The decisions those are not subject to such cassation correction are set in the Criminal Procedure Code Article 267 as:
A. A decision for reversal and re-trial or a second judicial investigation;
B. A decision issued for the return of case documentation for review of the judgement;
C. A decision issued by the Court of Cassation General Board.
Otherwise, all other decisions of the Court of Cassation are subject to this method of review. The law is not clear but on the basis that Resolution 104 of 1988 gives the Court of Appeal in its Cassation Function the powers of the Court of Cassation, they might be presumed to also have this power. It might also be possible to argue that the Court of Cassation itself would have this power – although this offends against the principle of a cassation court as the final review body. It would not appear to be available for the cassation decisions of the Felony Court sitting in Cassation or the Court of Appeal in its Cassation Function (Criminal Procedure Code Article 265(D) states that the decision of the Felony Court sitting in Cassation is ‘final’).
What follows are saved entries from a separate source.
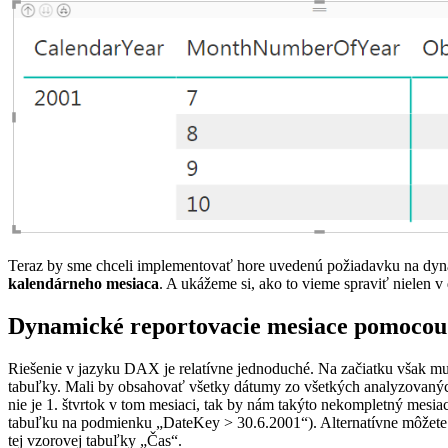
Teraz by sme chceli implementovať hore uvedenú požiadavku na dyna
kalendárneho mesiaca
. A ukážeme si, ako to vieme spraviť nielen 
Dynamické reportovacie mesiace pomoco
Riešenie v jazyku DAX je relatívne jednoduché. Na začiatku však mus
tabuľky. Mali by obsahovať všetky dátumy zo všetkých analyzovaných 
nie je 1. štvrtok v tom mesiaci, tak by nám takýto nekompletný mesia
tabuľku na podmienku „DateKey > 30.6.2001“). Alternatívne môžete
tej vzorovej tabuľky „Čas“.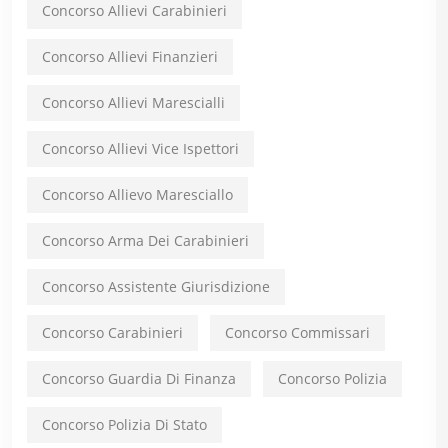
Concorso Allievi Carabinieri
Concorso Allievi Finanzieri
Concorso Allievi Marescialli
Concorso Allievi Vice Ispettori
Concorso Allievo Maresciallo
Concorso Arma Dei Carabinieri
Concorso Assistente Giurisdizione
Concorso Carabinieri
Concorso Commissari
Concorso Guardia Di Finanza
Concorso Polizia
Concorso Polizia Di Stato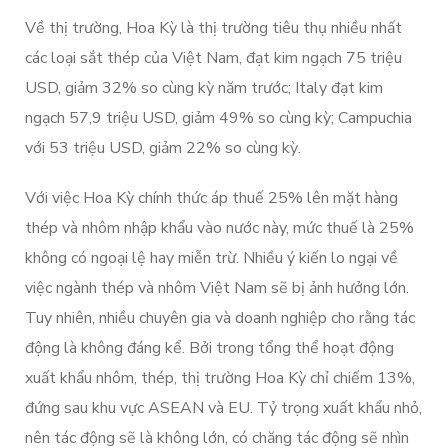
Về thị trường, Hoa Kỳ là thị trường tiêu thụ nhiều nhất
các loại sắt thép của Việt Nam, đạt kim ngạch 75 triệu
USD, giảm 32% so cùng kỳ năm trước; Italy đạt kim
ngạch 57,9 triệu USD, giảm 49% so cùng kỳ; Campuchia
với 53 triệu USD, giảm 22% so cùng kỳ.
Với việc Hoa Kỳ chính thức áp thuế 25% lên mặt hàng
thép và nhôm nhập khẩu vào nước này, mức thuế là 25%
không có ngoại lệ hay miễn trừ. Nhiều ý kiến lo ngại về
việc ngành thép và nhôm Việt Nam sẽ bị ảnh hưởng lớn.
Tuy nhiên, nhiều chuyên gia và doanh nghiệp cho rằng tác
động là không đáng kể. Bởi trong tổng thể hoạt động
xuất khẩu nhôm, thép, thị trường Hoa Kỳ chỉ chiếm 13%,
đứng sau khu vực ASEAN và EU. Tỷ trọng xuất khẩu nhỏ,
nên tác động sẽ là không lớn, có chăng tác động sẽ nhìn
The panel of judges that determines the correction of cassation is an expanded one from the panel that hears the cassation. Under Criminal Procedure Code Article 268, if the panel agrees that there has been a legal mistake, it can:
(i) declare the cassation decision void and hold the lower court decision as valid;
(ii) vacate the cassation decision and issue a new cassation decision and send the case to the lower court to look at it in accordance with the new cassation decision; or
(iii) vacate the original court’s decision and issue a new cassation decision.
Criminal Procedure Code Article 269 states that a request for a correction of a cassation decisions can be accepted only once, and a decision to accept or reject a request for correction cannot itself be corrected.
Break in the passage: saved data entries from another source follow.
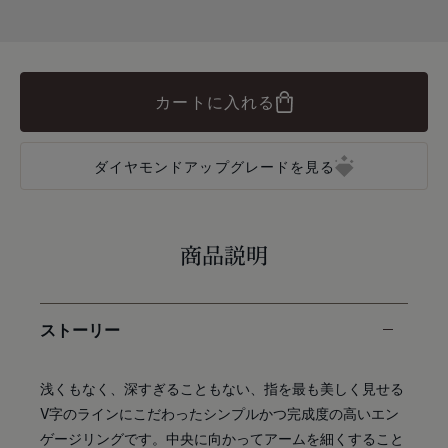
カートに入れる
ダイヤモンドアップグレードを見る
商品説明
ストーリー
浅くもなく、深すぎることもない、指を最も美しく見せる
V字のラインにこだわったシンプルかつ完成度の高いエン
ゲージリングです。中央に向かってアームを細くすること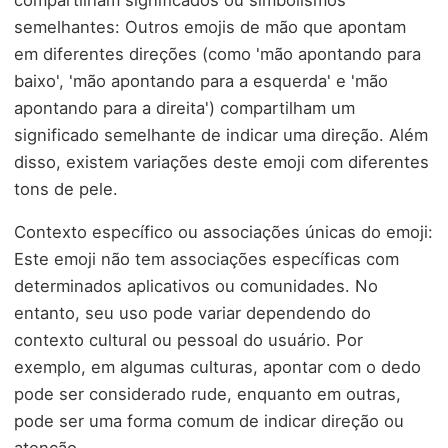
semelhantes: Outros emojis de mão que apontam
em diferentes direções (como 'mão apontando para
baixo', 'mão apontando para a esquerda' e 'mão
apontando para a direita') compartilham um
significado semelhante de indicar uma direção. Além
disso, existem variações deste emoji com diferentes
tons de pele.
Contexto específico ou associações únicas do emoji:
Este emoji não tem associações específicas com
determinados aplicativos ou comunidades. No
entanto, seu uso pode variar dependendo do
contexto cultural ou pessoal do usuário. Por
exemplo, em algumas culturas, apontar com o dedo
pode ser considerado rude, enquanto em outras,
pode ser uma forma comum de indicar direção ou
Criminal Procedure Code Article 270 states the situations in which a re-trial is allowed in misdemeanor and felony cases. These are limited and unusual cases:
A. Where there has been a guilty verdict for murder then later the victim is found alive;
B. When there are two people convicted for the same crime;
C. Where the conviction is based upon the evidence of an expert or specialist or document and later a verdict is issued against that expert or witness on the basis of having borne false witness or the document is shown to be a forgery;
D. If after the judgment is issued, facts come to light, or documents are presented which were not known at the time of the trial, and these prove the innocence of the convicted person.
E. If the judgment was based on a judgment which was quashed or annulled by lawful means.
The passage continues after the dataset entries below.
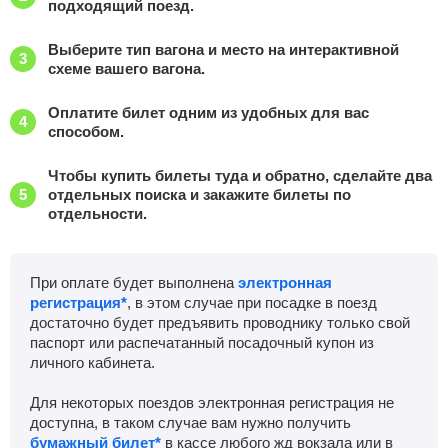
подходящий поезд.
Выберите тип вагона и место на интерактивной
схеме вашего вагона.
Оплатите билет одним из удобных для вас
способом.
Чтобы купить билеты туда и обратно, сделайте два
отдельных поиска и закажите билеты по
отдельности.
При оплате будет выполнена
электронная
регистрация*
, в этом случае при посадке в поезд
достаточно будет предъявить проводнику только свой
паспорт или распечатанный посадочный купон из
личного кабинета.
Для некоторых поездов электронная регистрация не
доступна, в таком случае вам нужно получить
бумажный билет*
в кассе любого жд вокзала или в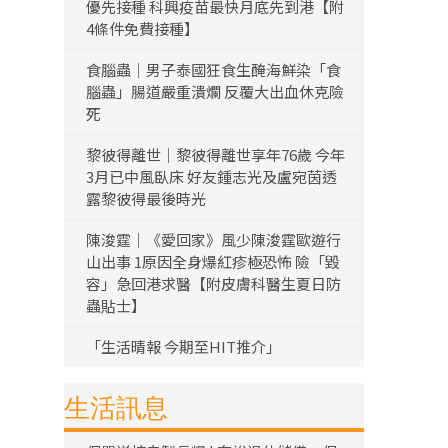
優先接種 科興疫苗最快月底先到港【附
4條件免費接種】
食腦蟲｜男子泰國狂食生醃海鮮染「食
腦蟲」腸道嚴重潰爛 反覆大出血休克險
死
黎彼得離世｜黎彼得離世享年76歲 今年
3月已中風臥床 好友鍾志光及盧宛茵透
露黎彼得最後時光
陳浚霆｜《愛回家》風少陳浚霆歐遊行
山出事 1原因全身爆紅疹極恐怖 險「毀
容」急回港求醫【附皮膚科醫生夏日防
蟲貼士】
「生活晴報 今期至HIT推介」
生活訊息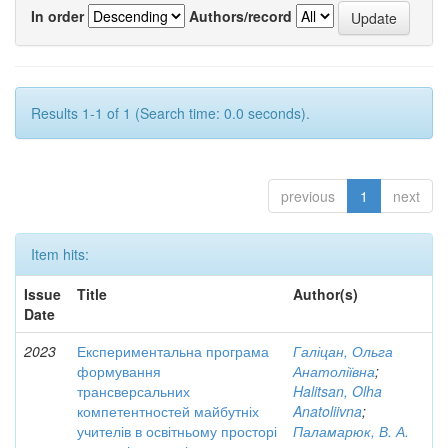
In order
Authors/record
Results 1-1 of 1 (Search time: 0.0 seconds).
previous
1
next
Item hits:
Issue
Title
Author(s)
Date
2023
Експериментальна програма
Галіцан, Ольга
формування
Анатоліївна
;
трансверсальних
Halitsan, Olha
компетентностей майбутніх
Anatoliivna
;
учителів в освітньому просторі
Паламарюк, В. А.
F. If a guilty or not guilty judgment, or a final decision for discharge was issued on the basis of a criminal act, either separate or related to the original offence;
G. If for any lawful reason the offence or sentence no longer apply to the accused.
Re-trial is allowed only after the decisions reach final judgment. The only parties who can request re-trial are the defendant or his defense lawyer, and spouse or any relative of a dead defendant (Criminal Procedure Code Article 271). The party requesting re-trial should submit his/her request and supporting his position with reasons, to the general prosecutor who will investigate the requesting party’s supports for re-trial. Then, the prosecutor will submit the request and papers with their opinion about the request to the Court of Cassation where the Court of Cassation will either dismiss the request or send the request to the lower court that heard the case for re-trial. Criminal Procedure Code Article 279 states that if a request for re-trial has been dismissed by the court, the requesting party shall not request for another re-trial based on the same reasoning unless new reasons can support the request.